What the exercise asks:
Please reproduce, exactly and in full, the lines running from the one that contains "State which side" to the end of the entries.

Material for this exercise:
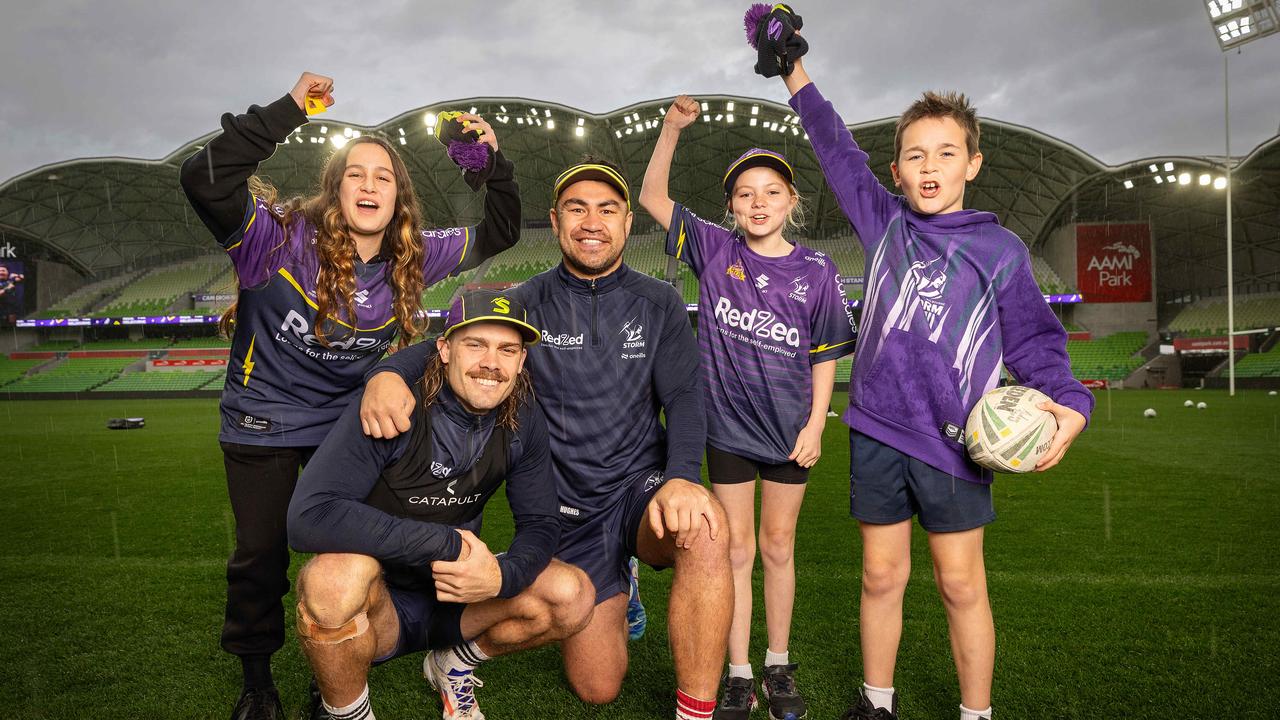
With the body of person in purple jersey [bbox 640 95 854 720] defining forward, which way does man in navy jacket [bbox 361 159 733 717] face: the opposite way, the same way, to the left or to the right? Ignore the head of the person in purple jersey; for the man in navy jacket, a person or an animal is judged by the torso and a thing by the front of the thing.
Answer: the same way

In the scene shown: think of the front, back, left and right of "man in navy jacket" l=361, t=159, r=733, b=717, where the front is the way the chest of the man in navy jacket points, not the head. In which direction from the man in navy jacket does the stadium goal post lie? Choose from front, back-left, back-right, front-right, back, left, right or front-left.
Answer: back-left

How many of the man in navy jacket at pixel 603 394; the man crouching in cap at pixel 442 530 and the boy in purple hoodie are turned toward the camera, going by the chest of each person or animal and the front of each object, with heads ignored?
3

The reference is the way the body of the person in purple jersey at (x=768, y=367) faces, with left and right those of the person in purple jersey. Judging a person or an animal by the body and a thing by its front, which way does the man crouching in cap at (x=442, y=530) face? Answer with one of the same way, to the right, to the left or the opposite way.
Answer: the same way

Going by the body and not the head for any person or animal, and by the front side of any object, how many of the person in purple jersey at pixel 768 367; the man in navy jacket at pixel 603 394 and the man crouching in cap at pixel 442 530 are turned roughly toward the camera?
3

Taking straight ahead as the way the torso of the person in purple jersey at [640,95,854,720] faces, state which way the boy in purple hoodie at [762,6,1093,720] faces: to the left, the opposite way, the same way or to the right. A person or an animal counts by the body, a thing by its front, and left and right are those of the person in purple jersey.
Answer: the same way

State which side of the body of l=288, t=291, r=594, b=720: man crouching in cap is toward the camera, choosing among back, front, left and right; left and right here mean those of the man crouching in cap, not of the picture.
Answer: front

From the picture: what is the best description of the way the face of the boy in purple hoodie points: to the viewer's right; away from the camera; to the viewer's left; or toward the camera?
toward the camera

Task answer:
State which side of the body of l=288, t=291, r=594, b=720: man crouching in cap is toward the camera, choosing among back, front, left and right; left and right here mean those of the man crouching in cap, not of the picture.
Answer: front

From the picture: what is the best description of the way the face of the boy in purple hoodie points: to the viewer's right; away from the camera; to the viewer's left; or toward the camera?
toward the camera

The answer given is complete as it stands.